YOUR OBJECTIVE:
Restate all of the data exactly.

Data entries
+-------+
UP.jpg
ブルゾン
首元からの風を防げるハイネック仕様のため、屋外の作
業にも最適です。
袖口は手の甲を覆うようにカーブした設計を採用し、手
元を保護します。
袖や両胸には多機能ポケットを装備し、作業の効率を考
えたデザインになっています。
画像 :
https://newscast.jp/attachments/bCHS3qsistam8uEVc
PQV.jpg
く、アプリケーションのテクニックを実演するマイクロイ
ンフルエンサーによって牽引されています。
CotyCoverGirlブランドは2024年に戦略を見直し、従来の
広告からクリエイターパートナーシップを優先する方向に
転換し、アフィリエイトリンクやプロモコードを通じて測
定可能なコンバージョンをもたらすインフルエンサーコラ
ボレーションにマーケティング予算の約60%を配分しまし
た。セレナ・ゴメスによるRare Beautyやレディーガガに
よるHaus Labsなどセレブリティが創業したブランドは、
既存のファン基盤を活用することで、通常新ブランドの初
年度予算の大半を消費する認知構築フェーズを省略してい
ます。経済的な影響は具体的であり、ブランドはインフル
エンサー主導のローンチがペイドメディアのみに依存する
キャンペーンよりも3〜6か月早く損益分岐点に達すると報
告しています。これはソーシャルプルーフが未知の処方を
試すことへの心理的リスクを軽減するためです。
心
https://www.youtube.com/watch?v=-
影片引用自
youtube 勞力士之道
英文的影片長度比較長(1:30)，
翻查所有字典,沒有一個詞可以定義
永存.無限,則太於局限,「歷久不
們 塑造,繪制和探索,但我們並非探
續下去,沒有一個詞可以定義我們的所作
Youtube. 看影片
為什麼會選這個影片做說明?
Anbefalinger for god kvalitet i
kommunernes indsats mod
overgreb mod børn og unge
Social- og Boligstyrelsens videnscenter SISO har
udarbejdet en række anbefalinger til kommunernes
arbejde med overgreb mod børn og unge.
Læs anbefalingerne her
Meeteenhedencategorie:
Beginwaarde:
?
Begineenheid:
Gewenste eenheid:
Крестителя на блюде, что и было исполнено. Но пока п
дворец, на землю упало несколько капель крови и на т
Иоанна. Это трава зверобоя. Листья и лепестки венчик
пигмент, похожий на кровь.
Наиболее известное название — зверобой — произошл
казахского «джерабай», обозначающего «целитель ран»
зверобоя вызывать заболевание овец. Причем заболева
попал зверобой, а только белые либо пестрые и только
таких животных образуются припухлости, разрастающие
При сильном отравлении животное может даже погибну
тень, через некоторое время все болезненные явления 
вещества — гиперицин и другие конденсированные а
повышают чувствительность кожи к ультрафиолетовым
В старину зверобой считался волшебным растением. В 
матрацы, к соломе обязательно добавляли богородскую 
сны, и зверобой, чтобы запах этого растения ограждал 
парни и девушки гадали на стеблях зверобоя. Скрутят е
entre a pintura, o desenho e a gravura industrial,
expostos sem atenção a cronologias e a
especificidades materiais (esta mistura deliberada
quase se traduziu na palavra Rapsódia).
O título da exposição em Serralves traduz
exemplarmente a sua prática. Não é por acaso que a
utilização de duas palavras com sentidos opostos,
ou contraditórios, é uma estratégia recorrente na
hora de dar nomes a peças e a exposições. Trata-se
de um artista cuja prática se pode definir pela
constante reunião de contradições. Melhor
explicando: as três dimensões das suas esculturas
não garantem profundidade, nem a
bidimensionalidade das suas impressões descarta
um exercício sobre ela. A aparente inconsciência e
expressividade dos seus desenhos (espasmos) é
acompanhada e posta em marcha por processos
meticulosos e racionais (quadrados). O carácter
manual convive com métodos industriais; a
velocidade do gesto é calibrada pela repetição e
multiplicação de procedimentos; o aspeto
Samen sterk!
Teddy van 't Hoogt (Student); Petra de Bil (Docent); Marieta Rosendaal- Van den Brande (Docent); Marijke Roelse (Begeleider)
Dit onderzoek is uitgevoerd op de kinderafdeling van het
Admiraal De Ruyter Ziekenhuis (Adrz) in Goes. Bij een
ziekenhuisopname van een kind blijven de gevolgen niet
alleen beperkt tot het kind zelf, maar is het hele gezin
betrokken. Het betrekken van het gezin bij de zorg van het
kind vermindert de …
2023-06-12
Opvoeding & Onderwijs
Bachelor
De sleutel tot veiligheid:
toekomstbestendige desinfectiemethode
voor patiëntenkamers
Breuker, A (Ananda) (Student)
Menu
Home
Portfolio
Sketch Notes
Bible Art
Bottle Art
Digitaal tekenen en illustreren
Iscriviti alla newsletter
+-------+
WORKED SOLUTION:
UP.jpg
ブルゾン
首元からの風を防げるハイネック仕様のため、屋外の作
業にも最適です。
袖口は手の甲を覆うようにカーブした設計を採用し、手
元を保護します。
袖や両胸には多機能ポケットを装備し、作業の効率を考
えたデザインになっています。
画像 :
https://newscast.jp/attachments/bCHS3qsistam8uEVc
PQV.jpg
く、アプリケーションのテクニックを実演するマイクロイ
ンフルエンサーによって牽引されています。
CotyCoverGirlブランドは2024年に戦略を見直し、従来の
広告からクリエイターパートナーシップを優先する方向に
転換し、アフィリエイトリンクやプロモコードを通じて測
定可能なコンバージョンをもたらすインフルエンサーコラ
ボレーションにマーケティング予算の約60%を配分しまし
た。セレナ・ゴメスによるRare Beautyやレディーガガに
よるHaus Labsなどセレブリティが創業したブランドは、
既存のファン基盤を活用することで、通常新ブランドの初
年度予算の大半を消費する認知構築フェーズを省略してい
ます。経済的な影響は具体的であり、ブランドはインフル
エンサー主導のローンチがペイドメディアのみに依存する
キャンペーンよりも3〜6か月早く損益分岐点に達すると報
告しています。これはソーシャルプルーフが未知の処方を
試すことへの心理的リスクを軽減するためです。
心
https://www.youtube.com/watch?v=-
影片引用自
youtube 勞力士之道
英文的影片長度比較長(1:30)，
翻查所有字典,沒有一個詞可以定義
永存.無限,則太於局限,「歷久不
們 塑造,繪制和探索,但我們並非探
續下去,沒有一個詞可以定義我們的所作
Youtube. 看影片
為什麼會選這個影片做說明?
Anbefalinger for god kvalitet i
kommunernes indsats mod
overgreb mod børn og unge
Social- og Boligstyrelsens videnscenter SISO har
udarbejdet en række anbefalinger til kommunernes
arbejde med overgreb mod børn og unge.
Læs anbefalingerne her
Meeteenhedencategorie:
Beginwaarde:
?
Begineenheid:
Gewenste eenheid:
Крестителя на блюде, что и было исполнено. Но пока п
дворец, на землю упало несколько капель крови и на т
Иоанна. Это трава зверобоя. Листья и лепестки венчик
пигмент, похожий на кровь.
Наиболее известное название — зверобой — произошл
казахского «джерабай», обозначающего «целитель ран»
зверобоя вызывать заболевание овец. Причем заболева
попал зверобой, а только белые либо пестрые и только
таких животных образуются припухлости, разрастающие
При сильном отравлении животное может даже погибну
тень, через некоторое время все болезненные явления 
вещества — гиперицин и другие конденсированные а
повышают чувствительность кожи к ультрафиолетовым
В старину зверобой считался волшебным растением. В 
матрацы, к соломе обязательно добавляли богородскую 
сны, и зверобой, чтобы запах этого растения ограждал 
парни и девушки гадали на стеблях зверобоя. Скрутят е
entre a pintura, o desenho e a gravura industrial,
expostos sem atenção a cronologias e a
especificidades materiais (esta mistura deliberada
quase se traduziu na palavra Rapsódia).
O título da exposição em Serralves traduz
exemplarmente a sua prática. Não é por acaso que a
utilização de duas palavras com sentidos opostos,
ou contraditórios, é uma estratégia recorrente na
hora de dar nomes a peças e a exposições. Trata-se
de um artista cuja prática se pode definir pela
constante reunião de contradições. Melhor
explicando: as três dimensões das suas esculturas
não garantem profundidade, nem a
bidimensionalidade das suas impressões descarta
um exercício sobre ela. A aparente inconsciência e
expressividade dos seus desenhos (espasmos) é
acompanhada e posta em marcha por processos
meticulosos e racionais (quadrados). O carácter
manual convive com métodos industriais; a
velocidade do gesto é calibrada pela repetição e
multiplicação de procedimentos; o aspeto
Samen sterk!
Teddy van 't Hoogt (Student); Petra de Bil (Docent); Marieta Rosendaal- Van den Brande (Docent); Marijke Roelse (Begeleider)
Dit onderzoek is uitgevoerd op de kinderafdeling van het
Admiraal De Ruyter Ziekenhuis (Adrz) in Goes. Bij een
ziekenhuisopname van een kind blijven de gevolgen niet
alleen beperkt tot het kind zelf, maar is het hele gezin
betrokken. Het betrekken van het gezin bij de zorg van het
kind vermindert de …
2023-06-12
Opvoeding & Onderwijs
Bachelor
De sleutel tot veiligheid:
toekomstbestendige desinfectiemethode
voor patiëntenkamers
Breuker, A (Ananda) (Student)
Menu
Home
Portfolio
Sketch Notes
Bible Art
Bottle Art
Digitaal tekenen en illustreren
Iscriviti alla newsletter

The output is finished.